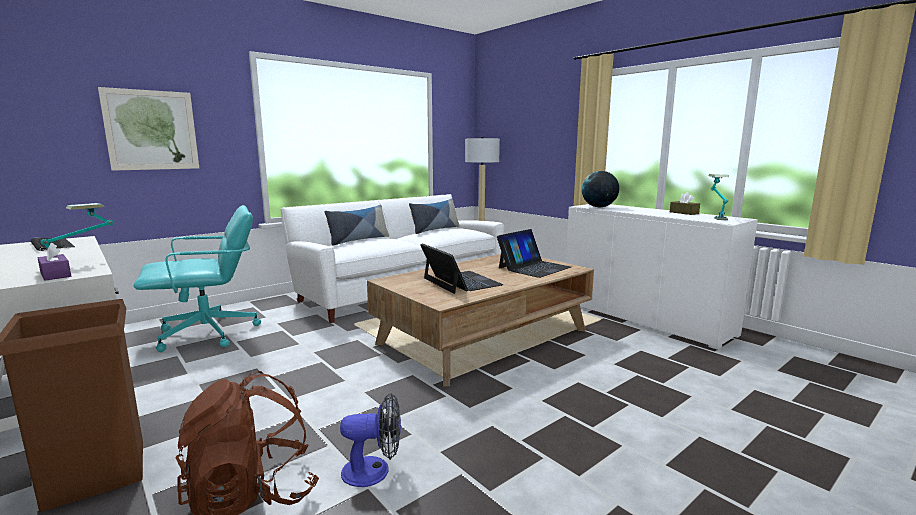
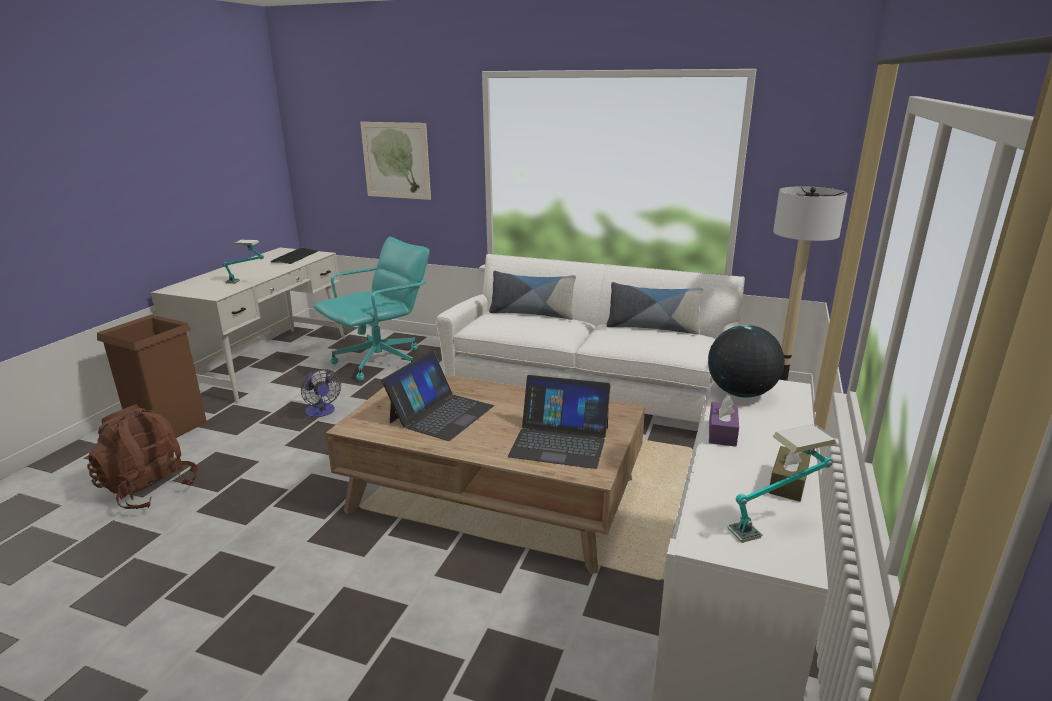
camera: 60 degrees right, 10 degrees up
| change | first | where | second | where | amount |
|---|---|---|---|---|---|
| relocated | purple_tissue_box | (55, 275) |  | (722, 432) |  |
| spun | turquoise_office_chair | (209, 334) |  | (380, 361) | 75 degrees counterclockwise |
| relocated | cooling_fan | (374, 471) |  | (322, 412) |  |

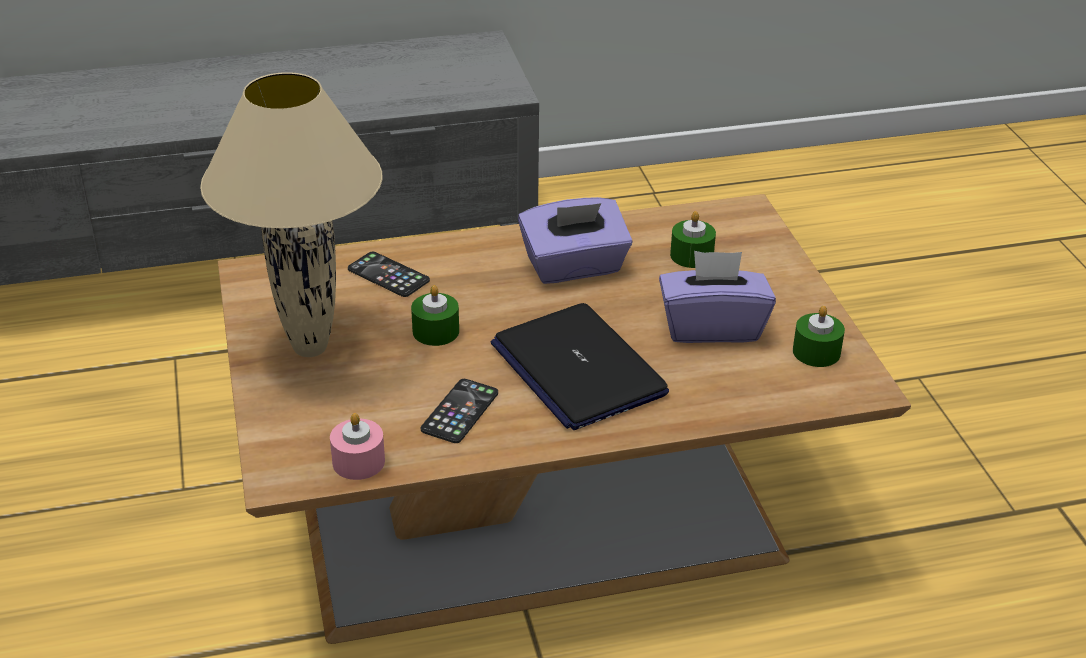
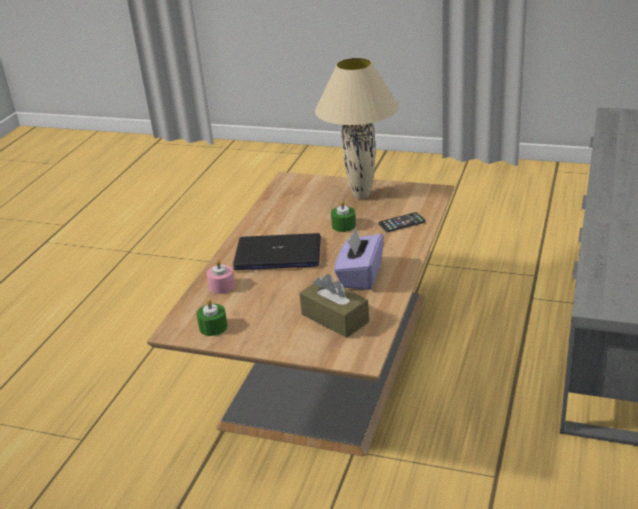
camera: 125 degrees right, 5 degrees down
| change | first | where | second | where | amount |
|---|---|---|---|---|---|
| relocated | pink_wax_candle | (358, 462) |  | (222, 286) |  |
| missing | handset | (460, 411) |  |  |  |
| missing | purple_tissue_box | (711, 327) |  |  |  |
| exchanged | green_wax_candle | (691, 255) | brown-coloured_tissue_box | (335, 318) |  |

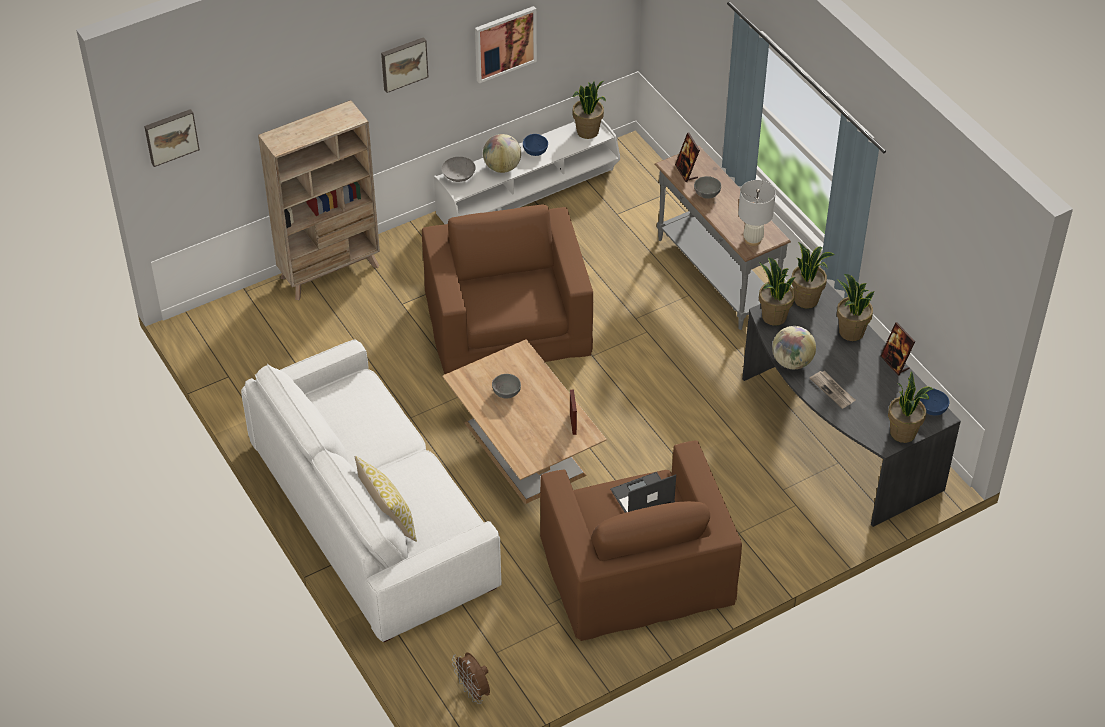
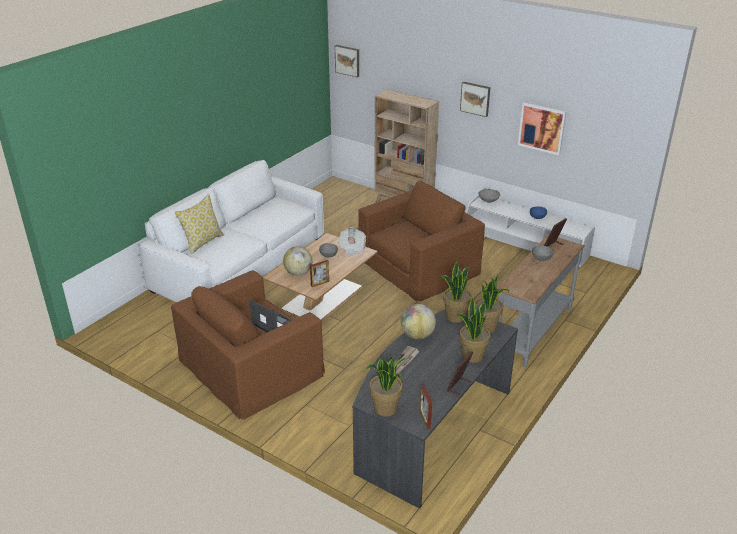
camera: 65 degrees right, 15 degrees down
| change | first | where | second | where | amount |
|---|---|---|---|---|---|
| missing | brown-coloured_cooling_fan | (474, 691) |  |  |  |
| relocated | desk_globe | (502, 167) |  | (298, 273) |  |
| missing | houseplant | (588, 132) |  |  |  |
| missing | whitish_lamp_for_a_table | (752, 240) |  |  |  |
| exchanged | bluish_serving_bowl | (933, 408) | photo_frame | (425, 419) |  |
| appeared |  |  | printed_paper | (352, 249) |  |

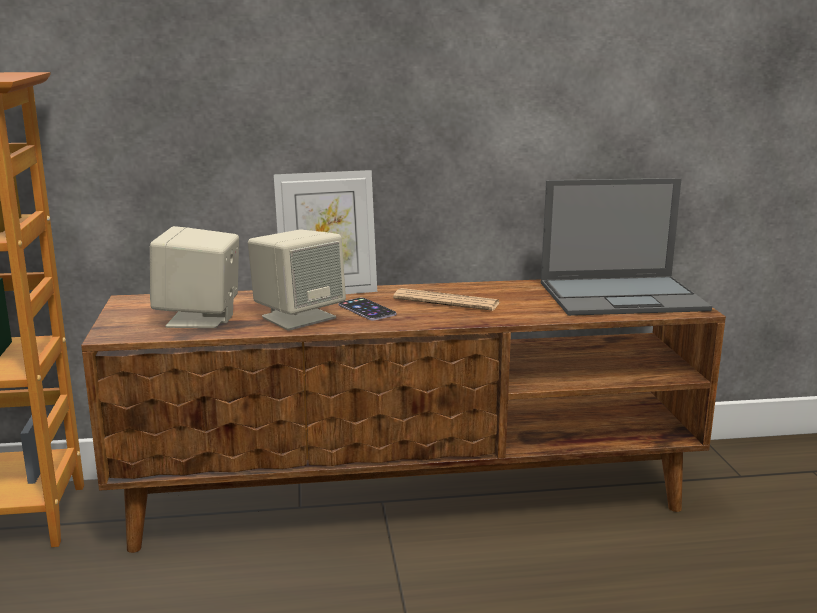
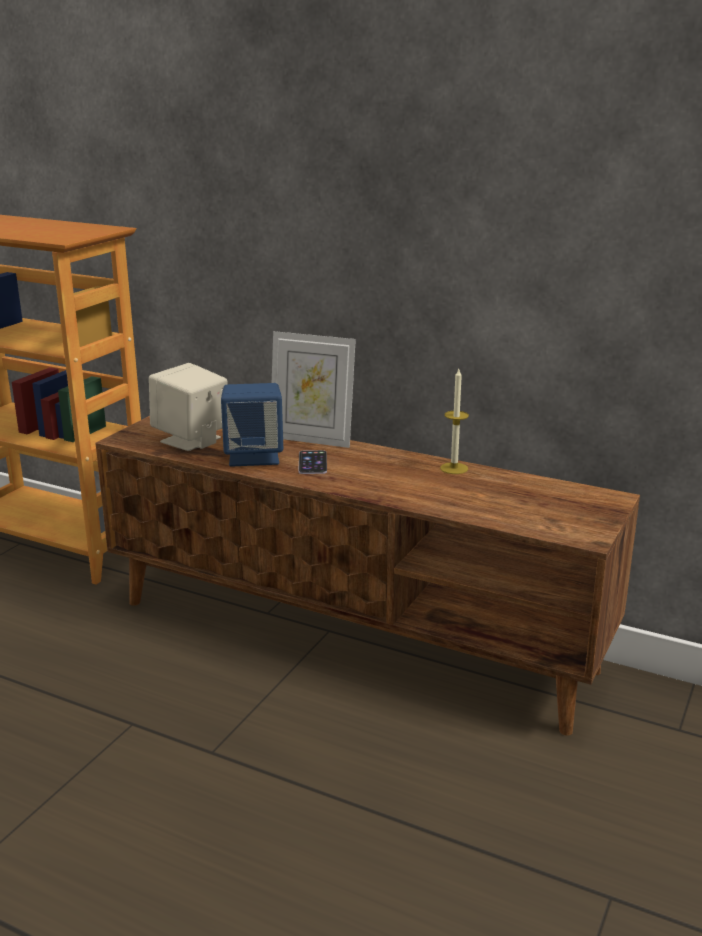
camera: 35 degrees right, 5 degrees up
| change | first | where | second | where | amount |
|---|---|---|---|---|---|
| colour | beige_loudspeaker | (298, 317) | bluish_loudspeaker | (254, 456) |  |
| missing | printed_paper | (446, 301) |  |  |  |
| missing | laptop | (623, 296) |  |  |  |
| appeared |  |  | wax_candle | (454, 468) |  |

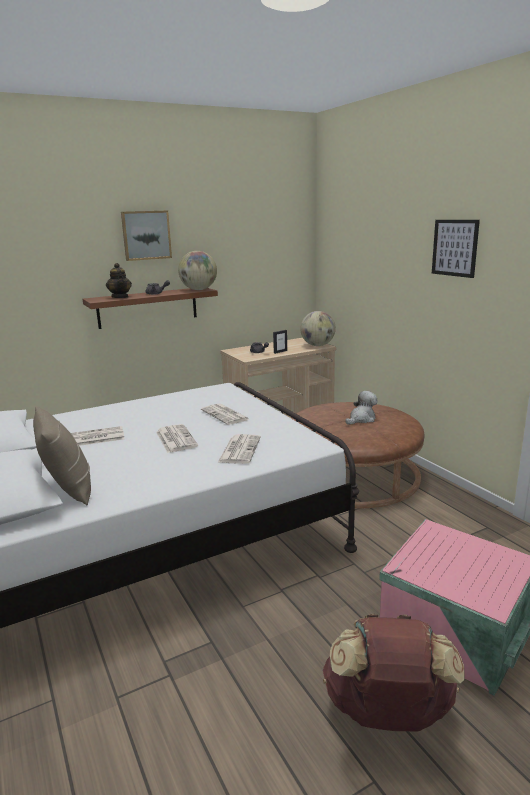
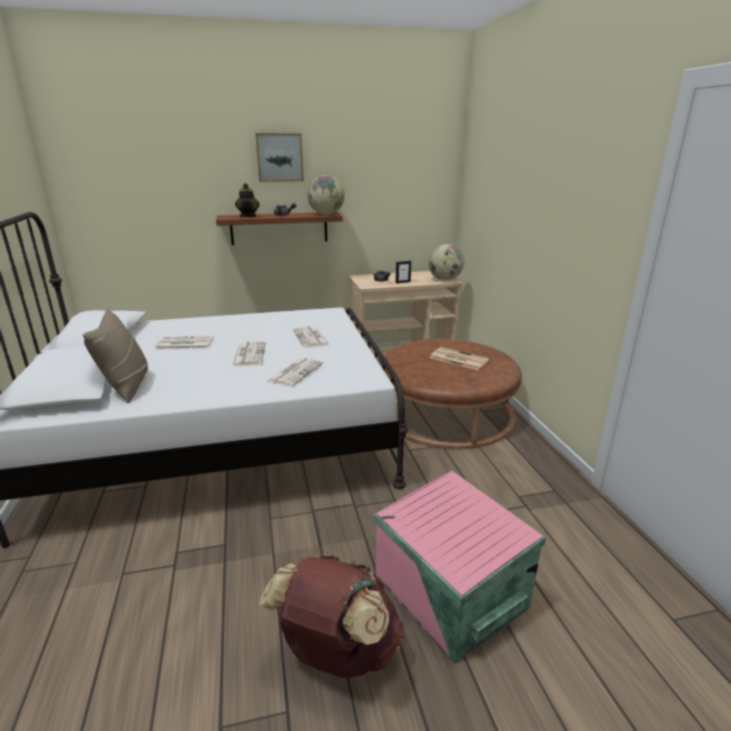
camera: 15 degrees right, 5 degrees up
| change | first | where | second | where | amount |
|---|---|---|---|---|---|
| exchanged | soft_toy | (361, 419) | printed_paper | (458, 359) |  |
| missing | picture | (455, 248) |  |  |  |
***
* [WHAT THE EXERCISE ASKS]:
Every entry above is to be transcribed exactly, with all pictures left out.

* [ANSWER]:
camera: 60 degrees right, 10 degrees up
| change | first | where | second | where | amount |
|---|---|---|---|---|---|
| relocated | purple_tissue_box | (55, 275) |  | (722, 432) |  |
| spun | turquoise_office_chair | (209, 334) |  | (380, 361) | 75 degrees counterclockwise |
| relocated | cooling_fan | (374, 471) |  | (322, 412) |  |

camera: 125 degrees right, 5 degrees down
| change | first | where | second | where | amount |
|---|---|---|---|---|---|
| relocated | pink_wax_candle | (358, 462) |  | (222, 286) |  |
| missing | handset | (460, 411) |  |  |  |
| missing | purple_tissue_box | (711, 327) |  |  |  |
| exchanged | green_wax_candle | (691, 255) | brown-coloured_tissue_box | (335, 318) |  |

camera: 65 degrees right, 15 degrees down
| change | first | where | second | where | amount |
|---|---|---|---|---|---|
| missing | brown-coloured_cooling_fan | (474, 691) |  |  |  |
| relocated | desk_globe | (502, 167) |  | (298, 273) |  |
| missing | houseplant | (588, 132) |  |  |  |
| missing | whitish_lamp_for_a_table | (752, 240) |  |  |  |
| exchanged | bluish_serving_bowl | (933, 408) | photo_frame | (425, 419) |  |
| appeared |  |  | printed_paper | (352, 249) |  |

camera: 35 degrees right, 5 degrees up
| change | first | where | second | where | amount |
|---|---|---|---|---|---|
| colour | beige_loudspeaker | (298, 317) | bluish_loudspeaker | (254, 456) |  |
| missing | printed_paper | (446, 301) |  |  |  |
| missing | laptop | (623, 296) |  |  |  |
| appeared |  |  | wax_candle | (454, 468) |  |

camera: 15 degrees right, 5 degrees up
| change | first | where | second | where | amount |
|---|---|---|---|---|---|
| exchanged | soft_toy | (361, 419) | printed_paper | (458, 359) |  |
| missing | picture | (455, 248) |  |  |  |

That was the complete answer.